Zwei Jahre lang lief das Projekt in zehn burgenländischen Gemeinden, die finanziellen Mittel von EUR 112.000,- wurden aus den beiden Fonds BSFF (Bundessportförderungsfonds) und FGÖ (Fonds Gesundes Österreich) zur Verfügung gestellt. Durch diese Förderung wurde sichergestellt, dass jede Person unabhängig von Herkunft und Alter die Angebote nutzen konnte. 30 Stunden kostenlose Bewegungsangebote und ein Generationen-Bewegungsfest standen jeder Gemeinde zur Verfügung. „Die Basis für die jeweiligen Module war eine Gemeindeumfrage. Im Mittelpunkt des Projekts standen die Wünsche und Bedürfnisse der Bevölkerung“, so ASKÖ Präsident Landtagspräsident Christian Illedits.

Nachhaltiges Projekt

Auf Basis der Ergebnisse und der vorhandenen Infrastruktur entwickelte die Projektleitung Fitness- und Gesundheitsangebote wie Eltern-Kind-Turnen, gesundes Rückentraining, Gedächtnistraining, Herz-Kreislauf-Training bis hin zum Osteoporose-Training. Ebenso standen Gesundheitsvorträge zum Thema Herz und Prävention auf dem Programm, um das Bewusstsein für einen gesunden Lebensstil nachhaltig zu festigen.

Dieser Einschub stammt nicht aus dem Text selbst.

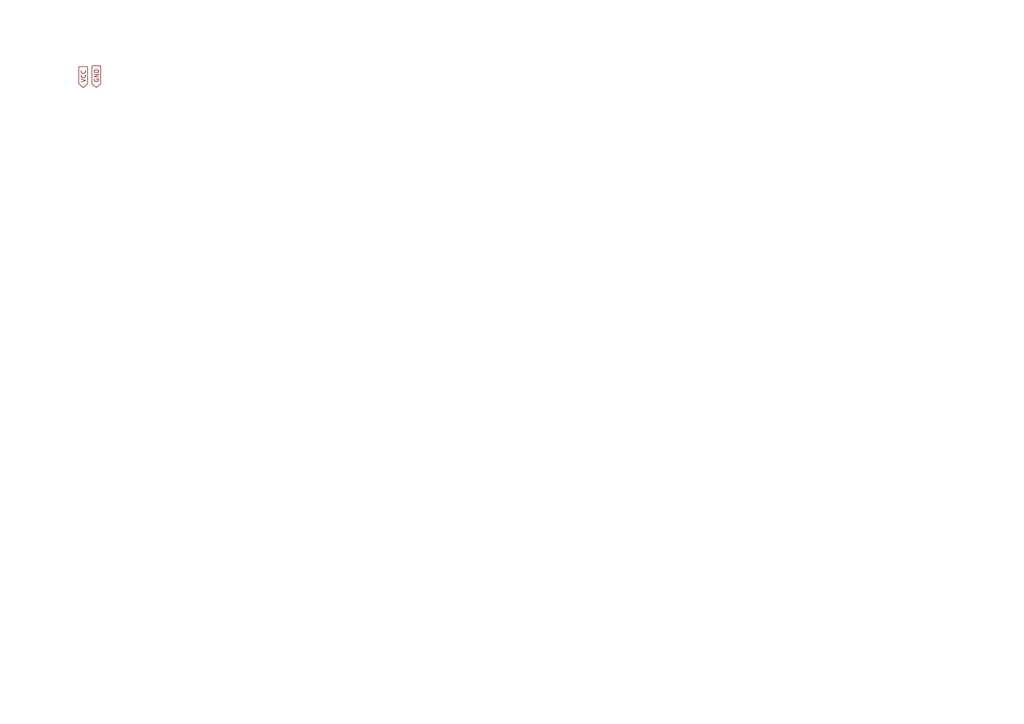
<source format=kicad_sch>
(kicad_sch (version 20211123) (generator eeschema)

  (uuid c4309537-b04e-491a-9b12-0444e051838a)

  (paper "A4")

  


  (global_label "GND" (shape input) (at 27.94 25.4 90) (fields_autoplaced)
    (effects (font (size 1.27 1.27)) (justify left))
    (uuid 099b28c1-1088-4ec7-9b4d-621ebfd0865d)
    (property "Intersheet References" "${INTERSHEET_REFS}" (id 0) (at 27.8606 19.1164 90)
      (effects (font (size 1.27 1.27)) (justify left) hide)
    )
  )
  (global_label "VCC" (shape input) (at 24.13 25.4 90) (fields_autoplaced)
    (effects (font (size 1.27 1.27)) (justify left))
    (uuid 6673b600-70e8-4843-95ae-0a65e3ae4b0a)
    (property "Intersheet References" "${INTERSHEET_REFS}" (id 0) (at 24.0506 19.3583 90)
      (effects (font (size 1.27 1.27)) (justify left) hide)
    )
  )
)

</source>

„Wir bewegen Burgenland ist ein in vielerlei Hinsicht erfolgreiches Projekt. Im Bereich der Gesundheitsvorsorge und Prävention, was die Sensibilisierung betrifft, aber auch betreffend des sozialen Faktors verbuchen die TeilnehmerInnen Erfolge“, so Illedits, der die Nachhaltigkeit des Projektes unterstützt.